Cayenne pepper helps to desensitize the respiratory system to tobacco and other chemical irritants in cigarettes, and thus helps reduce cravings. Cayenne is rich in antioxidants too, so it stabilizes the lining of the lungs. Cayenne pepper’s intense taste is also known to prevent any strong cravings to smoke. Taking cayenne pepper every day, whether in your food (most bio-available) or capsule form, can help you on the road to quit smoking.
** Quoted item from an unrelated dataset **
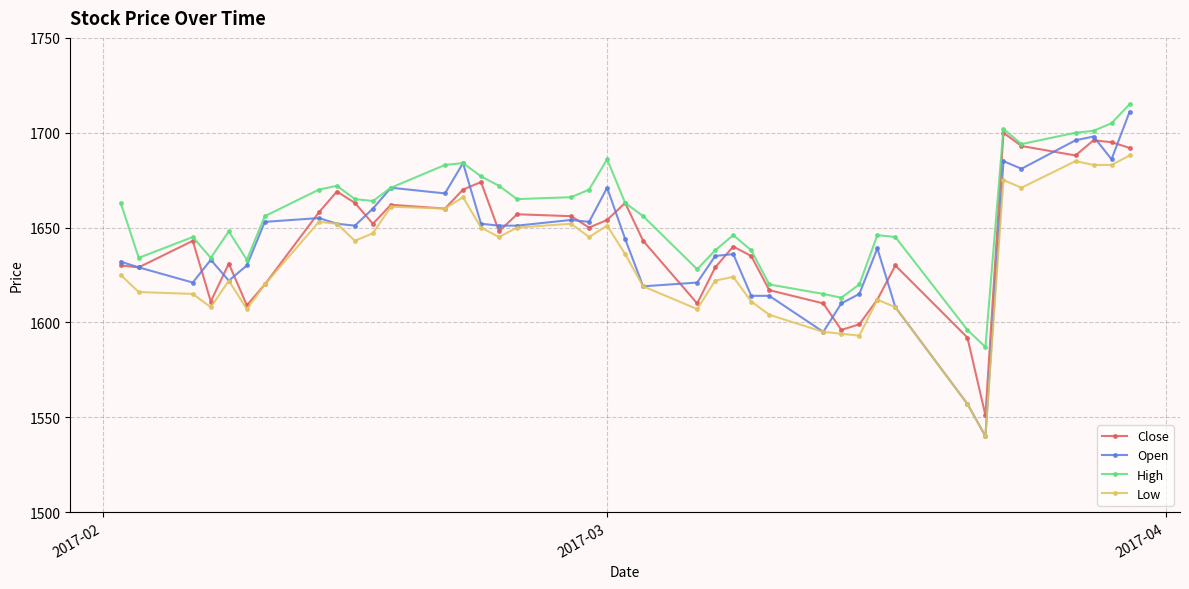

What is the smallest value displayed?

1540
Ginseng helps protect the body from the negative effects of stress. One of the main reasons people turn to cigarettes is to relieve stress – and quitting smoking is stressful in itself. Taking ginseng can help relieve everyday stress, and can also help ease the stress of trying to quit. Not only does ginseng help relieve stress, but it is also effective in helping prevent nicotine-induced release of the neurotransmitter dopamine, which is the main chemical involved in making a smoker feel that satisfied, euphoric feeling after having a cigarette. Ginseng also helps to cleanse the body of harmful toxins, and helps to cleanse the toxins accumulated in the lungs.


Peppermint is inexpensive and can help individuals quit smoking by settling upset stomachs caused by nicotine cravings. Peppermint tea is great for treating digestive issues such as bloating, gas, and nausea, sore throats, colds and toothaches. In fact, many individuals choose to chew on peppermint flavoured gum when they are trying to quit smoking. The strong scent and taste of peppermint helps to deter individuals from wanting a cigarette.


Lobelia is a non-addictive herb that has been known for centuries among native American communities as being an effective treatment for respiratory and viral disorders. Lobelia acts in a way similar to nicotine, in that the nicotinic receptors in the brain are stimulated by lobeline (an alkaloid of lobelia, which is similar in structure to nicotine). Lobelia, in a way, parks itself at these receptor sites, and thus blocks nicotine from activating them, and thus reduces the effect of nicotine in the brain from smoking, and reduces the “reward” associated with smoking. Gradually reducing the amount of cigarettes you smoke each day in addition with taking lobelia when the urge to smoke becomes impossible to resist is one way that you can kick your nicotine habit.

Lawvere, S., Mahoney, M., Cummings, M., Kepner, J., Hyland, A., Lawrence, D., & Murphy, J. (2006) A phase II study of St. John’s wort for smoking cessation. Complementary therapies in medicine, 14, 175-184.

Ernst, E., & Pittler, M., (2000) Efficacy of ginger for nausea and vomiting: a systematic review of randomized clinical trials. British Journals of Anaesthesia, 84, 367-371.

Kim, H., & Kim, K. (1999) Inhibitory effects of ginseng total saponin on nicotine-induced hyperactivity, reverse tolerance and dopamine receptor supersensitivity. Behavioural Brain Research, 103, 55-61.

Grigoleit, H., & Grigoleit, P. (2005) Gastrointestinal clinical pharmacology of peppermint oil. Phytomedicine, 12, 607-611.

Dwoskin, L., & Crooks, P. (2002) A novel mechanism of action and potential use for lobeline as a treatment for psychostimulant abuse. Biochemical Pharmacology, 63, 89-98.